Mining companies need to measure and monitor their dust fallout both on site and in their neighbouring communities. According to leading international mining consultancy firm SRK Consulting, the Anglo American-owned Mogalakwena Mine has 32 dust fallout sampling stations in the project area, of which 18 are in residential areas and 14 in non-residential areas. All are compliant with the national dust control regulations and below air quality thresholds. This demonstrates an effort to mitigate the impact of organisational activities and achieve sustainability in terms of environmental health. 

In 2021, Sibanye Stillwater, the world’s largest platinum producer, redefined its approach towards sustainability by choosing one of the 17 SDGs as an anchor for each sustainability theme. An example of this can be seen in the organisation’s performance regarding SDG 8 and, in particular, OHS performance: Sibanye Stillwater has shown a decrease in fatal injury incident rates and lost time incident rates year-on-year from 2020 to 2022.  

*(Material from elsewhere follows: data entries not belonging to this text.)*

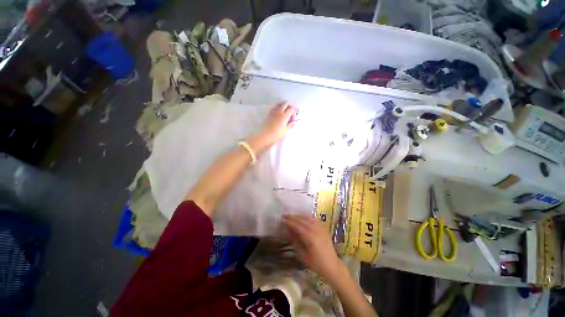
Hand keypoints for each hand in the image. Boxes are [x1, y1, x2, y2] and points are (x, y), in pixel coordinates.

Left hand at [258, 102, 296, 145]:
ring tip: (284, 113)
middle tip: (290, 113)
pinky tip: (278, 115)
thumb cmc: (276, 134)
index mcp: (284, 116)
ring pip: (279, 104)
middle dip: (289, 106)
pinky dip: (278, 108)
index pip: (291, 109)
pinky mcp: (269, 113)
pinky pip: (275, 107)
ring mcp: (273, 112)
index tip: (293, 118)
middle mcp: (279, 111)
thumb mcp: (286, 131)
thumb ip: (290, 125)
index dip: (294, 112)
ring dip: (283, 106)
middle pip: (285, 103)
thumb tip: (293, 122)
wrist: (265, 135)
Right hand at [282, 214, 343, 283]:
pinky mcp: (324, 228)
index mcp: (310, 237)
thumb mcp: (303, 254)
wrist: (332, 265)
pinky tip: (303, 218)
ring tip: (293, 216)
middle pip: (302, 220)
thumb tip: (288, 231)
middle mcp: (316, 230)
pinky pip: (314, 219)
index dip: (289, 222)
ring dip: (300, 216)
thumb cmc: (316, 263)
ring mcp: (321, 228)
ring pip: (308, 218)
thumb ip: (295, 241)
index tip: (282, 220)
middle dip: (293, 217)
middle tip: (285, 215)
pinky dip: (307, 217)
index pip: (297, 226)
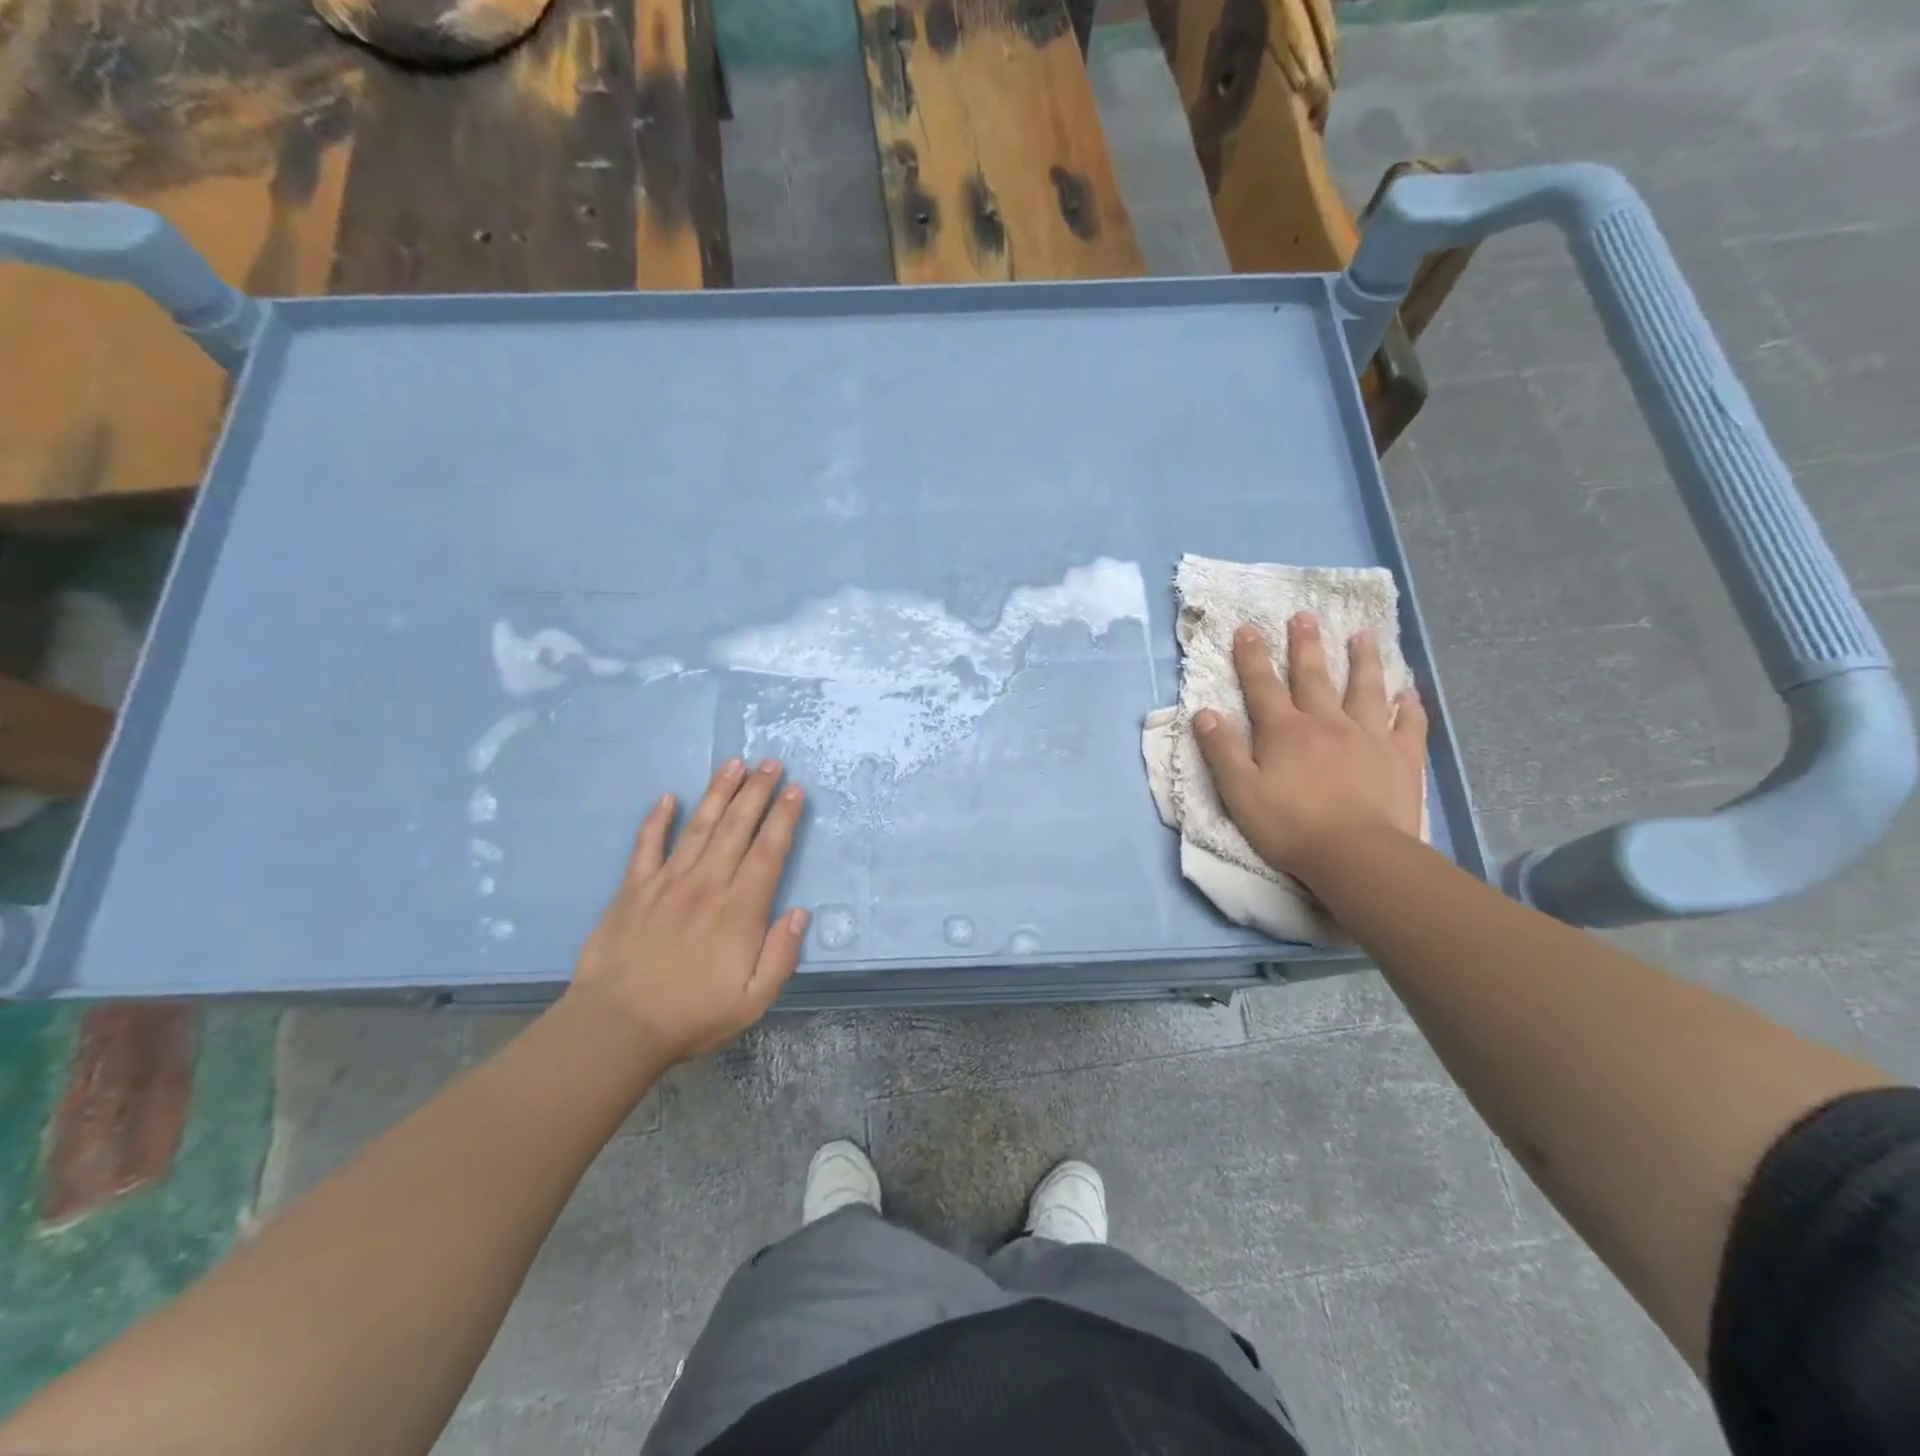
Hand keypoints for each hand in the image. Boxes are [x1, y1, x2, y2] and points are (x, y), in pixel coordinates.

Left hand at [568, 759, 808, 1064]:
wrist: (617, 1027)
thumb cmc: (692, 1015)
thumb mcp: (753, 1000)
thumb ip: (781, 955)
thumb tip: (799, 913)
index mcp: (739, 909)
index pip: (769, 852)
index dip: (784, 818)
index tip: (795, 789)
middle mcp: (707, 884)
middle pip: (736, 828)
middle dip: (756, 792)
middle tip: (771, 762)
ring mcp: (667, 882)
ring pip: (698, 826)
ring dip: (718, 793)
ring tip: (734, 764)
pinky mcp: (632, 889)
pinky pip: (646, 846)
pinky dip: (657, 820)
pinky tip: (668, 797)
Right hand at [1194, 613, 1426, 885]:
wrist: (1356, 855)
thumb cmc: (1290, 826)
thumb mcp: (1239, 793)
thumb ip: (1221, 750)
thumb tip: (1204, 712)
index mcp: (1284, 731)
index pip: (1262, 686)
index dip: (1252, 657)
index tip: (1247, 628)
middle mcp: (1326, 723)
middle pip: (1313, 677)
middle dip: (1305, 645)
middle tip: (1304, 616)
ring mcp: (1368, 736)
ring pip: (1365, 689)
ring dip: (1362, 661)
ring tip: (1363, 635)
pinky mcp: (1401, 757)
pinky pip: (1408, 724)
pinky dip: (1408, 706)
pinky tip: (1409, 692)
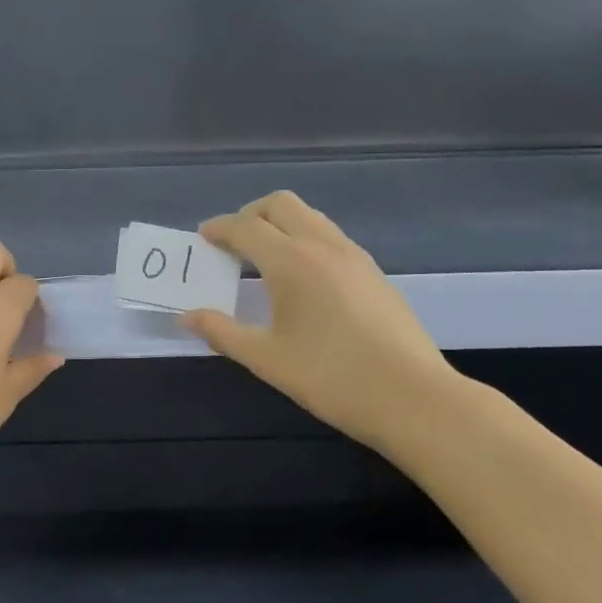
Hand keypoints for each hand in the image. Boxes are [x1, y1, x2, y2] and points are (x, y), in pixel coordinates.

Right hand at [181, 191, 465, 455]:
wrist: (414, 398)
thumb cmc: (332, 378)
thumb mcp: (267, 359)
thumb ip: (222, 332)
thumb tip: (187, 317)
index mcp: (291, 261)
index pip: (245, 227)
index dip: (219, 229)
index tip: (202, 238)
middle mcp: (322, 246)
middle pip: (280, 204)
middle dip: (250, 214)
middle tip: (232, 244)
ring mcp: (354, 256)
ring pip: (309, 217)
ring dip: (280, 224)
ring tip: (263, 258)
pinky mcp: (373, 272)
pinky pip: (329, 236)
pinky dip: (304, 239)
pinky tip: (301, 278)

The mining industry’s journey towards sustainability, as illustrated by these examples, highlights a commitment to balancing resource extraction with environmental preservation and promoting the health and safety of workers and communities. The mining industry is undeniably undergoing a transformative journey toward sustainability, marked by a conscientious effort to align its practices with global standards, particularly the UN SDGs. The overarching theme of these goals encompasses HSE factors, highlighting the industry’s commitment to fostering a sustainable future. As the industry continues to evolve, these initiatives serve as encouraging signs of progress and a collective commitment to a more sustainable and responsible future.